▸ THE TASKS
1 - According to the column on the National Ethnic and Race Relations Bill, how many members would the proposed commission have, and who would nominate them?
2 - Summarize the column on the National Ethnic and Race Relations Bill in two sentences.
3 - Extend the column on the National Ethnic and Race Relations Bill from where it stops.

▸ SELECTED EXCERPT
• • • •
Column Article By L. Muthoni Wanyeki

The National Ethnic and Race Relations Bill, 2008 demonstrates the extreme limitations of thinking within the Ministry of Justice, National Cohesion and Constitutional Affairs about ethnicity. It also utterly fails to draw upon existing analysis and work with respect to equality and non-discrimination both in Kenya and elsewhere, where many legislative and policy models now exist.

The Bill purports to address "racial, religious, tribal and cultural relations" through the establishment of a commission of 10 members - seven nominated by parliament and three by the national human-rights machineries that already exist:

The Kenya National Commission on Human Rights, the National Commission on Gender and Development and the Ombudsperson. The commission is to work towards the elimination of discrimination on the basis of ethnicity and equal access to public and other services through complaints investigation for legal referrals or non-legal dispute resolution; legal and policy research and reform advice; and education and training. And it is to report to parliament on its mandate.

All of which sounds fairly innocuous, it is true. But innocuous can mean inane. And it is clear that the commission, as proposed, will be unable to add an iota of value to the improvement of "ethnic relations."

For the Bill utterly fails to name and define the true problem with "ethnic relations" - while eliminating discrimination on the basis of ethnicity is its object, discrimination is not even defined by the Bill!

Neither is reference made to any of the international or regional instruments that exist that do define discrimination - the Convention on the Elimination of Racial Discrimination comes immediately to mind.

Reference is not even made to what should be the primary source of legal legitimacy for this Bill - the equality provisions that already exist within our own Constitution and the need for legal, policy and institutional mechanisms to ensure respect for them.

THE TRUE PROBLEM IS NOT, AS IS TOO often bandied about, so-called negative ethnicity. While ethnic prejudices and stereotypes abound, the real problem is people's experiences of direct and systemic discrimination, which have over time, led to real material and objective differences in terms of all development outcomes.
• • • •
▸ LISTED RECORDS
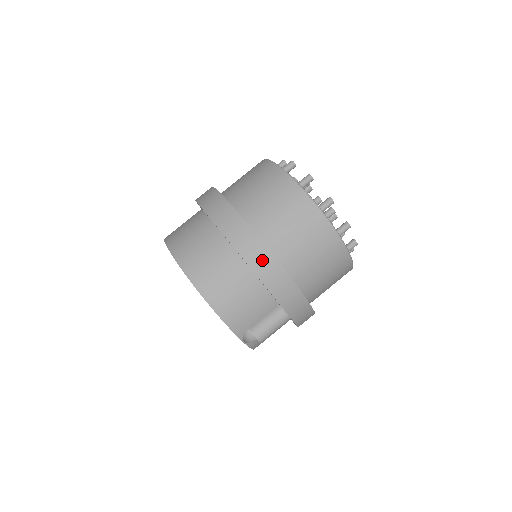
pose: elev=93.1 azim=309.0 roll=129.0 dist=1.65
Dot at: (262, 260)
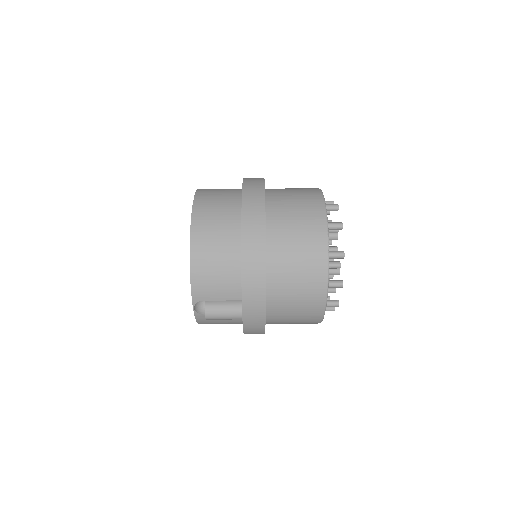
Dot at: (255, 255)
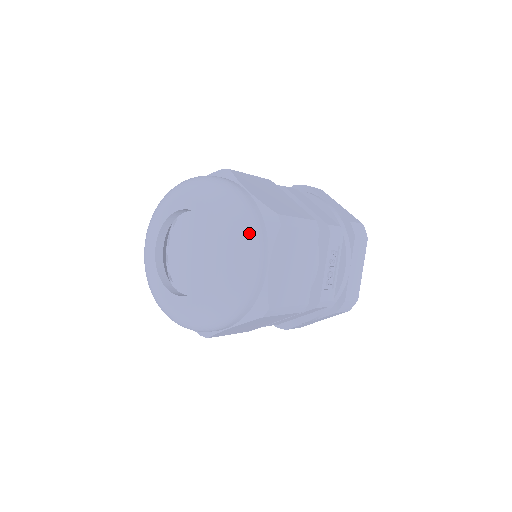
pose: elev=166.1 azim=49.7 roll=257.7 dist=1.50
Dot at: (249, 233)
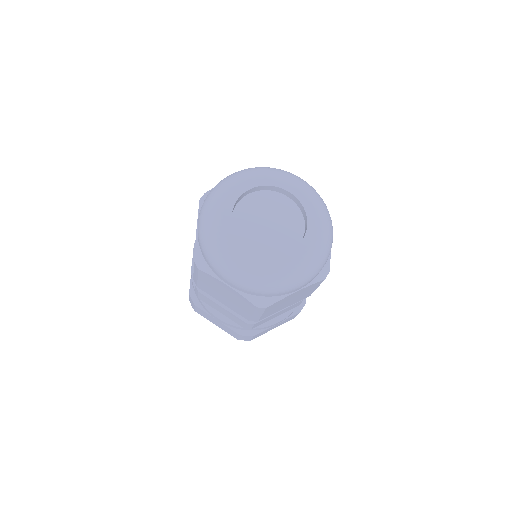
Dot at: occluded
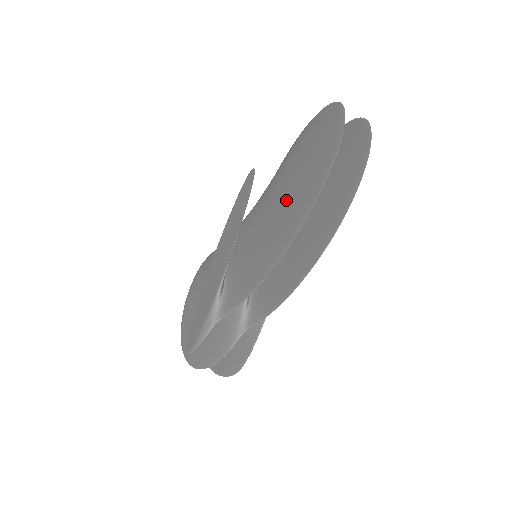
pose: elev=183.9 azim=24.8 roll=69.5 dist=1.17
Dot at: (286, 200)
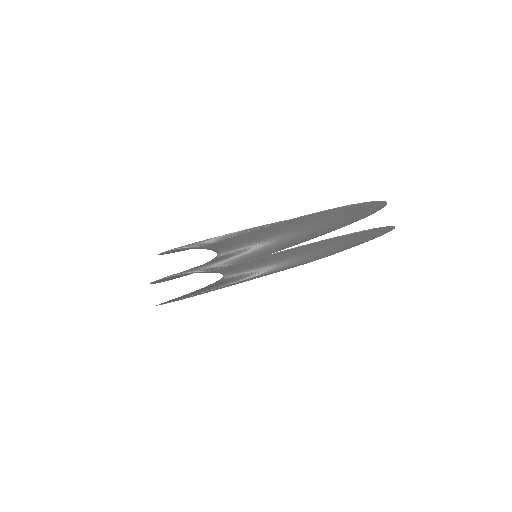
Dot at: occluded
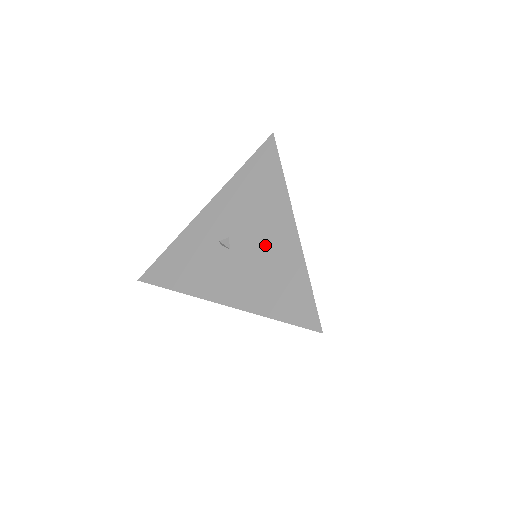
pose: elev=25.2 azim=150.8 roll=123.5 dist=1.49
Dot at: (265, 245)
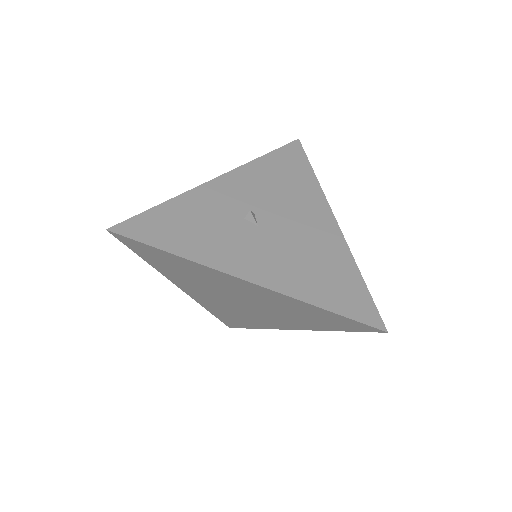
Dot at: (303, 231)
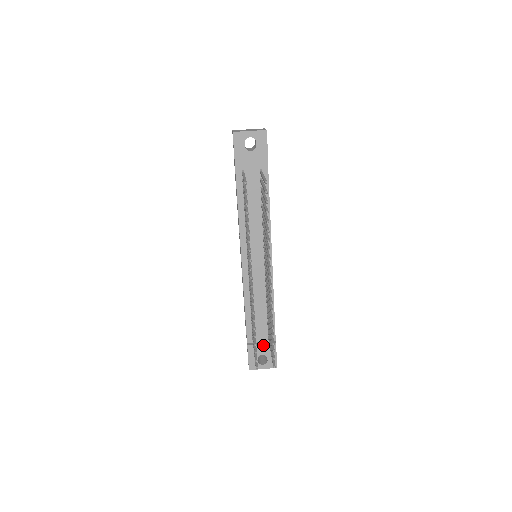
• • • •
▸ RESULTS OF THE TASKS
1 - It would have 10 members: seven nominated by parliament and three by the existing national human-rights machineries.

2 - The column argues that the National Ethnic and Race Relations Bill, 2008 would set up a 10-member commission to work against ethnic discrimination but never defines discrimination and cites neither international instruments nor the equality provisions of Kenya's Constitution. It contends that the true problem is not negative ethnicity but people's experiences of direct and systemic discrimination, which have led to real material differences in development outcomes.

3 -
A related problem is that discrimination can occur on the basis of many different protected grounds simultaneously. Discrimination can be compound, and this needs to be approached from the perspective of "intersectionality" - a concept well expounded on by the global women's movement during the World Conference Against Racism and Xenophobia.

To simplify: We don't live, to use my own example, as a middle-class person in one life, a Gikuyu in another, an agnostic in yet another and a woman in yet another and so on. We are all of those things at the same time. And while some of those markers lend themselves to privilege, others do not. And there is absolutely no point in addressing discrimination on one protected ground if discrimination on other protected grounds continues.

FINALLY, THE BILL CURRENTLY ASsumes a fuzzy jurisdiction over both the public and private sectors without spelling out where it derives authority over the latter. And the complaints procedure is completely undefined - obviously, given that it fails to even define discrimination - which will, inevitably lead to problems about enforcement of its findings.

Honestly, we would be best served if this Bill were withdrawn. Which is not to deny that we need to address direct and systemic discrimination on the basis of ethnicity.

We do. But we need to do so within a framework that respects our international, regional and constitutional obligations.

The problem with ethnicity in this country is not about us learning to love our neighbours. It is about ensuring, whether we love them or not, that all human beings are treated as though they were worthy of respect.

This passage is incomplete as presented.